• _EXERCISE DATA_:
+ + + +
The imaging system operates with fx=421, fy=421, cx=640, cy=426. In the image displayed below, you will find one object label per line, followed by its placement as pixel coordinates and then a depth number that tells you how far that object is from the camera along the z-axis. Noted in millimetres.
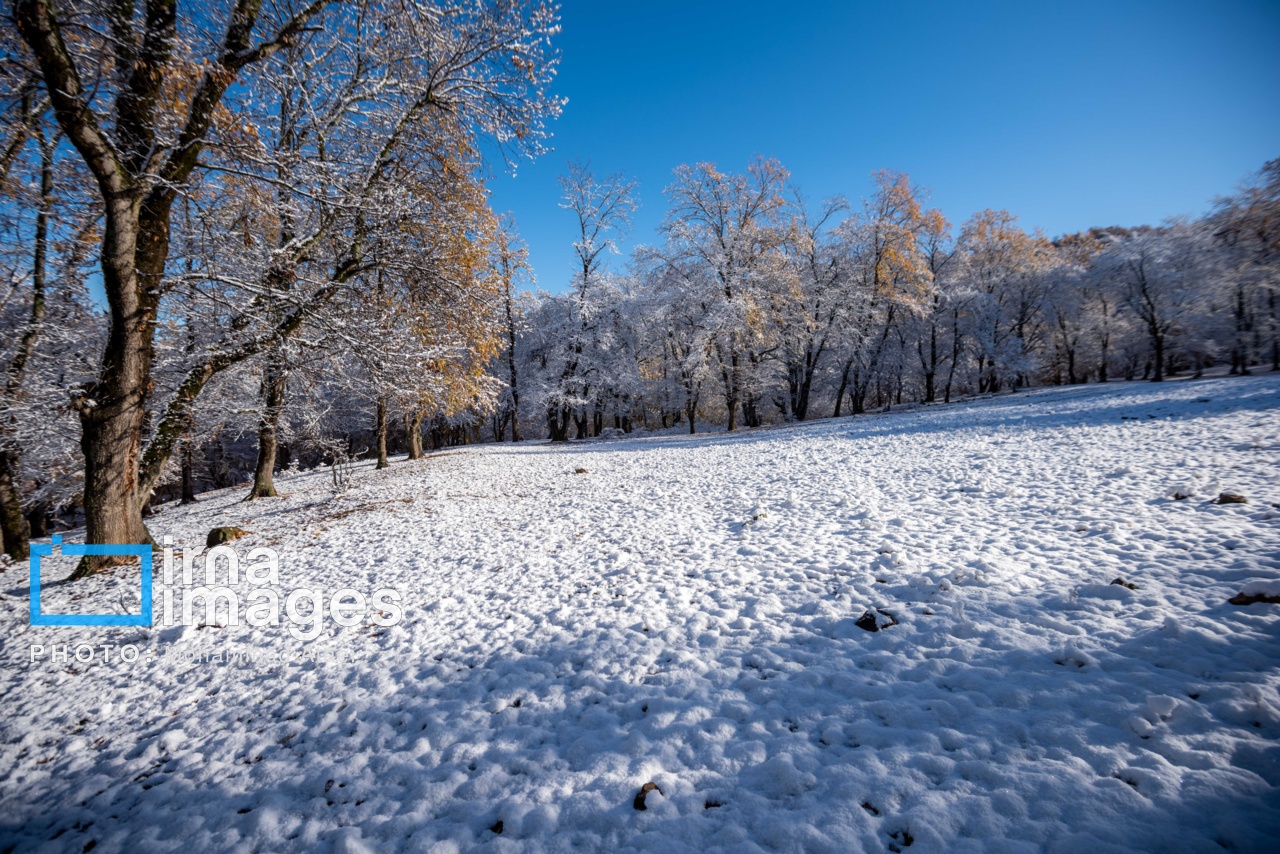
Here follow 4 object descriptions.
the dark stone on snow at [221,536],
+ + + +
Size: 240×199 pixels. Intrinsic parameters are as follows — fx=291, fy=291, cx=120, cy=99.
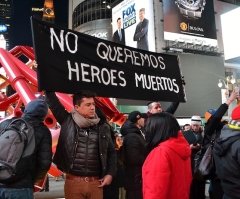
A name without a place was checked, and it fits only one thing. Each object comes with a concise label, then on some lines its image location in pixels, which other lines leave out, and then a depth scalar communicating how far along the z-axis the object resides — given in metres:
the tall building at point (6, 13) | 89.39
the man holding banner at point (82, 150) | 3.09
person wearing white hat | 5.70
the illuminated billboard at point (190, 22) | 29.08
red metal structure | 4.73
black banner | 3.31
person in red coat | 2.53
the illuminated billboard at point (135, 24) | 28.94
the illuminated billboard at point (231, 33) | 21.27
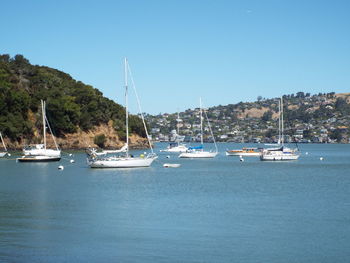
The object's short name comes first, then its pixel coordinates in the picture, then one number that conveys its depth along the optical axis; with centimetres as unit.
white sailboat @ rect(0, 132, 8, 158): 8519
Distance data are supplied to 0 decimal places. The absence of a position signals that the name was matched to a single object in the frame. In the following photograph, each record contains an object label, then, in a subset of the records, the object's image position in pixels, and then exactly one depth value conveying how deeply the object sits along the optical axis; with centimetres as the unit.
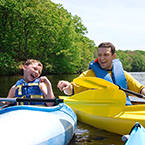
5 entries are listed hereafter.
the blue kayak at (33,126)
+ + + +
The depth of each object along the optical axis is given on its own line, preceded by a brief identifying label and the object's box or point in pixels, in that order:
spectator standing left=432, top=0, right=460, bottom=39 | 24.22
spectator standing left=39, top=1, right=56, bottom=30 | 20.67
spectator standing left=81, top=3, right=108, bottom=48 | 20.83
+ + + +
• _WORK REQUEST_: Report how many lines in the material contain "label". Write the number and stop.

• _TASK OUTPUT_: 4